I’m a travel writer. I like reading non-fiction. In fact, I never read fiction at all. I just can’t waste time on something that didn’t happen; which is why it came as a galloping shock to me when I recently started writing fiction. In fact, everyone who knows me is shocked. My readers have responded with kind words of encouragement and many have enjoyed my fiction more than my travel stuff. A pair of pleasant surprises!
My fiction has a specific feel to it - Southeast Asia, 1800s, Military, Missionary - and after writing each one I feel a sense of accomplishment that goes far beyond the travel writing I’ve done. It’s so different. It’s so fun! I think what has captured my imagination so readily is my absolute rock solid lifelong commitment to a Philippians 4:8 lifestyle. This scripture, more than any other, really captures who I am. I’m a goody-two-shoes and always have been.
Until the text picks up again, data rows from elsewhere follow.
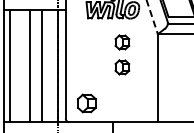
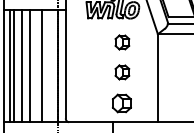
line at (152, 17): dashed -> solid
line at (13, 65): none -> present
line at (22, 65): none -> present
part at (122, 67) position: (122, 67) -> (122, 72)
part at (86, 103) position: (86, 103) -> (121, 103)
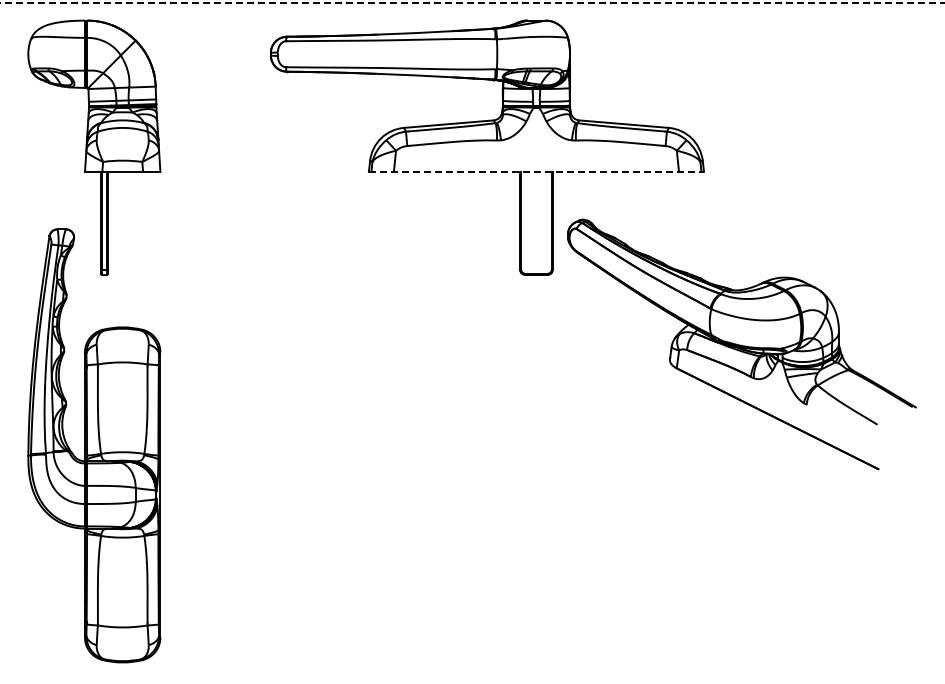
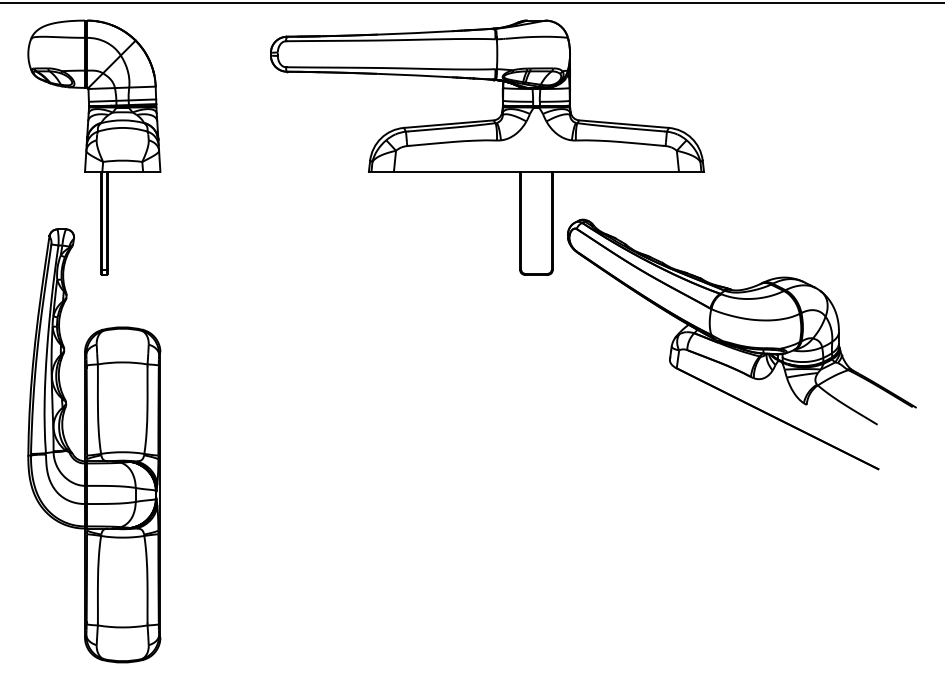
line at (472, 2): dashed -> solid
line at (536, 171): dashed -> solid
It’s sort of pathetic. But it’s better than wonderful and more than beautiful. Why make Phil 4:8 your way of life? Because Psalm 1, that’s why!
Every step of my life, in spite of my sin nature, God has guided and protected me; he has rewarded me and made me prosper; he has warmed my soul and kept my heart tender to his presence; and these things in spite of a good number of reasons to quit and give up on the Body of Christ. It’s a rough hewn group of people and it’s frankly nice to get away from it sometimes. But when I find myself pulling as far back as I ever have - ever before - it is then when I feel like I could write the ripest fiction in the world! If I could put down my thoughts on paper right then - strike while the iron’s hot - I could produce some page turners! But every single time I’ve sat down to give it a try I get a few sentences into it - one time a few paragraphs - and then I stop cold. I delete and write something else.
It’s not me.
My evil thoughts are mine and they’d serve no purpose to be anyone else’s. I can’t step outside of Philippians 4:8, not because of some mandate or some sense of obligation, but because I genuinely thrive in it. I feel it is right; meaning, I sense the rightness of it as I walk in it. It is a narrow path and I chose to walk it.
I have a missionary friend who reads my fiction - short stories, all - and loves them! In fact, she’s my biggest fan. And she and I have chatted for some time far below the surface level most friends do. She knows my struggle with testing the boundaries of Phil 4:8 and my wish to step far outside and throw caution to the wind! She’s even encouraged me to give it a try so that my fiction doesn’t get in a rut and become the same story over and over with different characters. In truth, I try and try.
But I can’t. And Psalm 1. That’s why.
I am like a tree which has been planted by streams of water, bearing fruit in season. I love life by the river! Better is one day? How about every day? I started travel writing at the encouragement of my wife who loved to read my stuff. My foray into fiction was sudden and unexpected - even by me. I never once thought of either as a form of worship, but my cavalier attitude towards the whole writing process has been challenged by my struggle with writing a villain as a main character.
My writing, in fact, is one of the ways I make an offering to God; my fiction especially. My main characters are invariably upright. It might make them predictable, even boring. The plots always twist to the unexpected, but they’re never dark. There’s truth and loveliness in them.
I was raised with the party line every church kid gets that you should “do everything as if unto the Lord” and frankly I hadn’t given the Lord one thought when I started writing fiction just for fun. It was just for fun! But it turns out, I am led by still waters - another great Psalm - and I write what I know. I know Southeast Asia, I've lived in Hong Kong and Thailand; I know 1800s, I'm a history teacher and it's my favorite era; I know Military, I'm a US Army veteran; and I know Missionary, having served as a missionary myself, but much to my surprise I also know Still Waters and they are reflected in my fiction; or does my fiction reflect them.
If you’ve never memorized Philippians 4:8 I challenge you to do so! Psalm 1 too! Lock these in your heart and meditate on them day and night. After a life spent in His courts planted by streams of water I am bearing fruit in this season and - oddly enough - it’s in the form of writing fiction, something I never imagined I would ever do.
And the Lord will watch over my coming and going both now and forevermore; another great Psalm. And so I find myself accidentally writing as an act of worship. I guess I'll just keep after it until something else comes along! Here here!